▶ 課題文: 提示文の「世界初、新しいプロセスによる材料創製「凍結乾燥POEM法」。」から「い分野で普及が進んでいます。」まで（両端を含む）を、一字も変えずに書き写してください。

微粒子システムプロセス学
微粒子システムプロセス学
微粒子システムプロセス学

微粒子システムプロセス学分野

教授
野村直之
准教授
周 偉偉

世界初、新しいプロセスによる材料創製「凍結乾燥POEM法」。
金属3Dプリンターによるものづくりの革新を推進する力に。

 

金属加工の幅を広げる3Dプリンター、製造現場での導入が進む。
材料に“形を与える”方法として、近年発展めざましいのが「3Dプリンター」です。これは3次元データを基に、立体的なオブジェクトを造形する技術で、製造業を中心に医療、建築、航空宇宙など幅広い分野で普及が進んでいます。

▶ データ部分:
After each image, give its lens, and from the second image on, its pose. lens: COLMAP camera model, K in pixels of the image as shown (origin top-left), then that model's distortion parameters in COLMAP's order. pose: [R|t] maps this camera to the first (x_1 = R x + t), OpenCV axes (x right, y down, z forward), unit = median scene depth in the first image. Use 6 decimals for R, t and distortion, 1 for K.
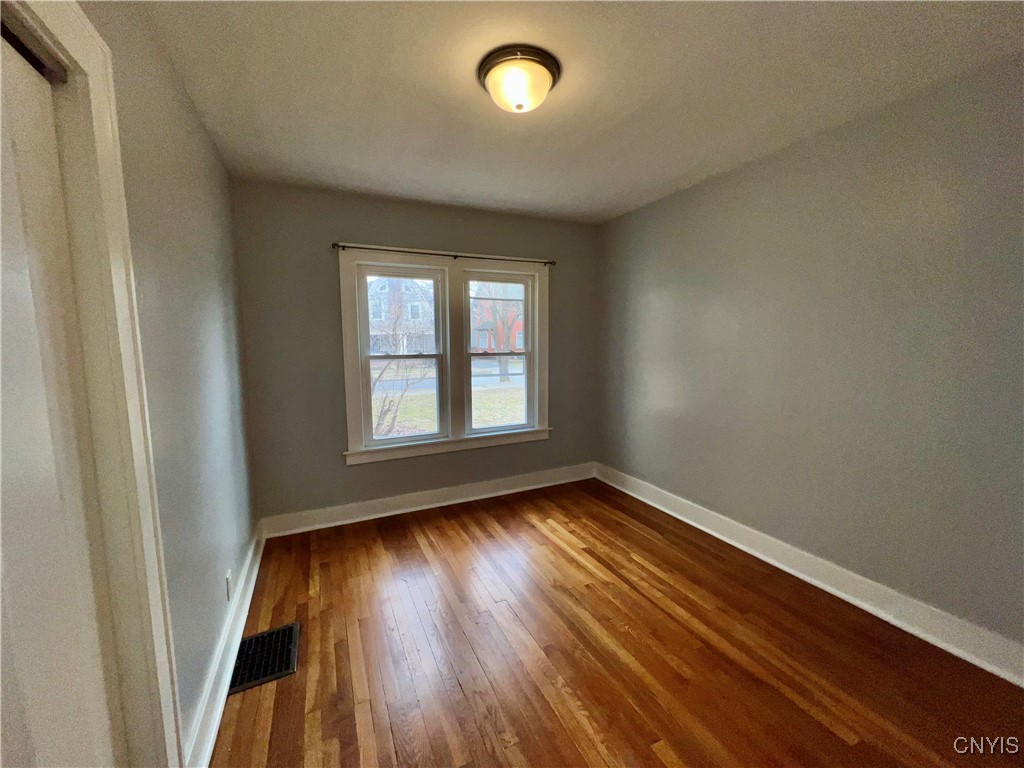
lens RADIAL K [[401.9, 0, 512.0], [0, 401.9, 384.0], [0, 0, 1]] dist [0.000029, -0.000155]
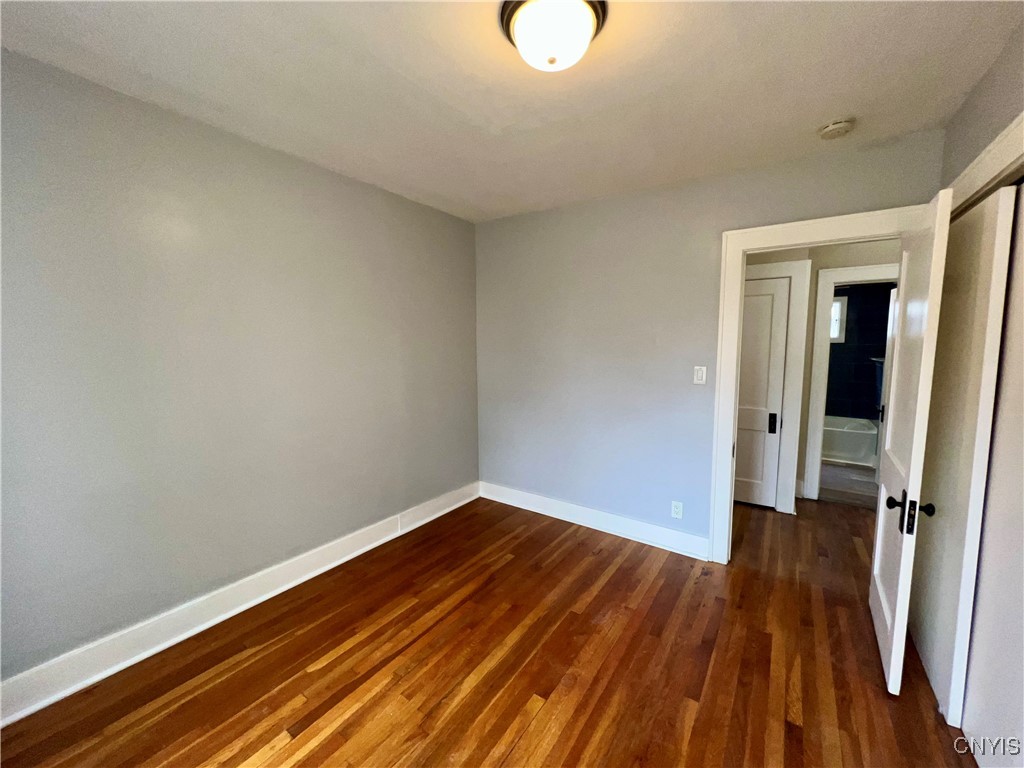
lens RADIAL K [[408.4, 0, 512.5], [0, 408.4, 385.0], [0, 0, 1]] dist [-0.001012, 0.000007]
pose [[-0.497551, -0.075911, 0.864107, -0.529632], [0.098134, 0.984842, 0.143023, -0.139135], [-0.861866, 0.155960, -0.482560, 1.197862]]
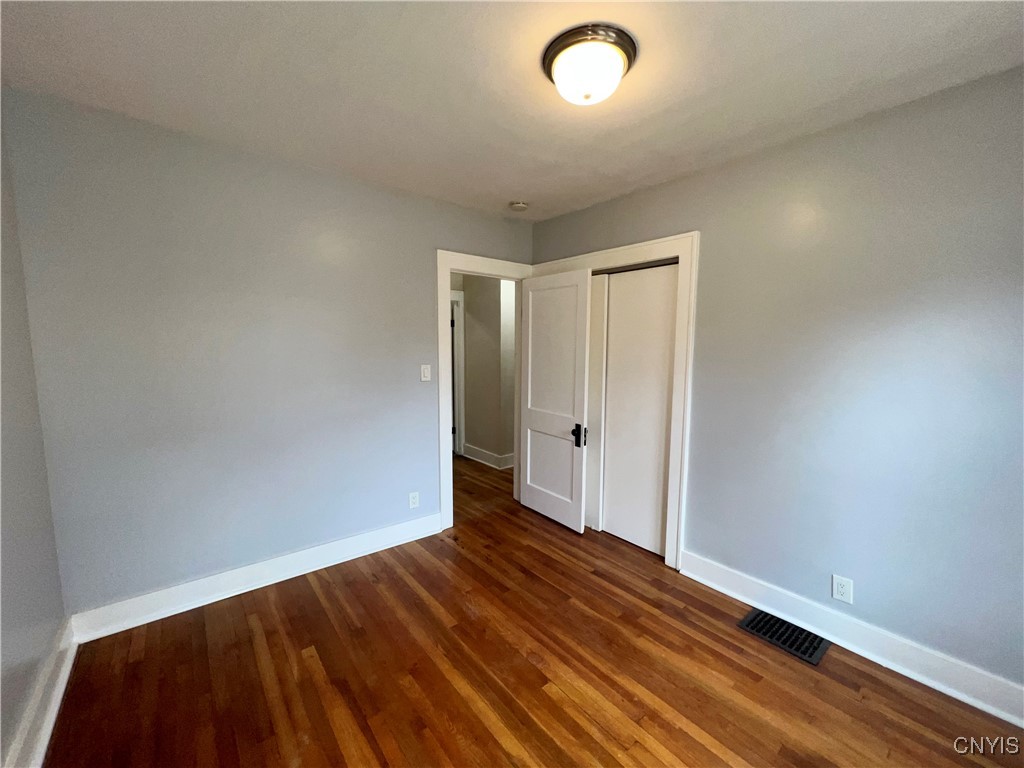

▶ 本問の解答:
世界初、新しいプロセスによる材料創製「凍結乾燥POEM法」。
金属3Dプリンターによるものづくりの革新を推進する力に。

 

金属加工の幅を広げる3Dプリンター、製造現場での導入が進む。
材料に“形を与える”方法として、近年発展めざましいのが「3Dプリンター」です。これは3次元データを基に、立体的なオブジェクトを造形する技術で、製造業を中心に医療、建築、航空宇宙など幅広い分野で普及が進んでいます。